═══ Quoted passage ═══

The phrase "redemption noir" may sound like an oxymoron, but crime writer George Pelecanos (The Night Gardener Selection Nov/Dec 2006) manages to use that contradiction to drive The Turnaround.
The Story: Set, like many of Pelecanos’s other books, in Washington D.C., The Turnabout is anchored in a brawl that occurs in 1972. When a teenager named Alex Pappas and two of his white friends go looking for trouble in a black neighborhood, they find it in the Monroe brothers, James and Raymond, and their friend, the very nasty Charles Baker. In the ensuing brawl, Alex is horribly beaten and James winds up with a harsh prison sentence. The novel then leaps forward to the present day, when Raymond, now a physical therapist, contacts Alex, now a restaurant owner with a son in Iraq. The spiritual struggle these two men experience is juxtaposed against the machinations of Charles, who has changed very little in 40 years.

═══ Data listing ═══

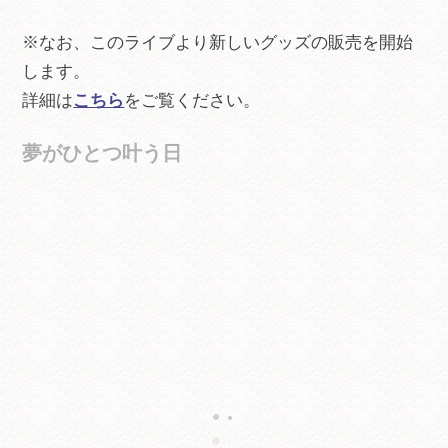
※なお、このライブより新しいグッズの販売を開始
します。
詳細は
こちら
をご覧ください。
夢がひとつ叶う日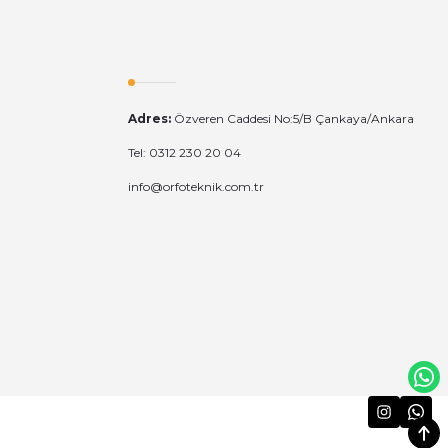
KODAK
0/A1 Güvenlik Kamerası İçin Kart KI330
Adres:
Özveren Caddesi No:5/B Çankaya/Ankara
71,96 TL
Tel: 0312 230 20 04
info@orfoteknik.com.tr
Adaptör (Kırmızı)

═══

Please print the part of the review that begins at the words "The Story: Set, like" and stops after "in 40 years.", copying it word for word.

> Output for this exercise:
The Story: Set, like many of Pelecanos’s other books, in Washington D.C., The Turnabout is anchored in a brawl that occurs in 1972. When a teenager named Alex Pappas and two of his white friends go looking for trouble in a black neighborhood, they find it in the Monroe brothers, James and Raymond, and their friend, the very nasty Charles Baker. In the ensuing brawl, Alex is horribly beaten and James winds up with a harsh prison sentence. The novel then leaps forward to the present day, when Raymond, now a physical therapist, contacts Alex, now a restaurant owner with a son in Iraq. The spiritual struggle these two men experience is juxtaposed against the machinations of Charles, who has changed very little in 40 years.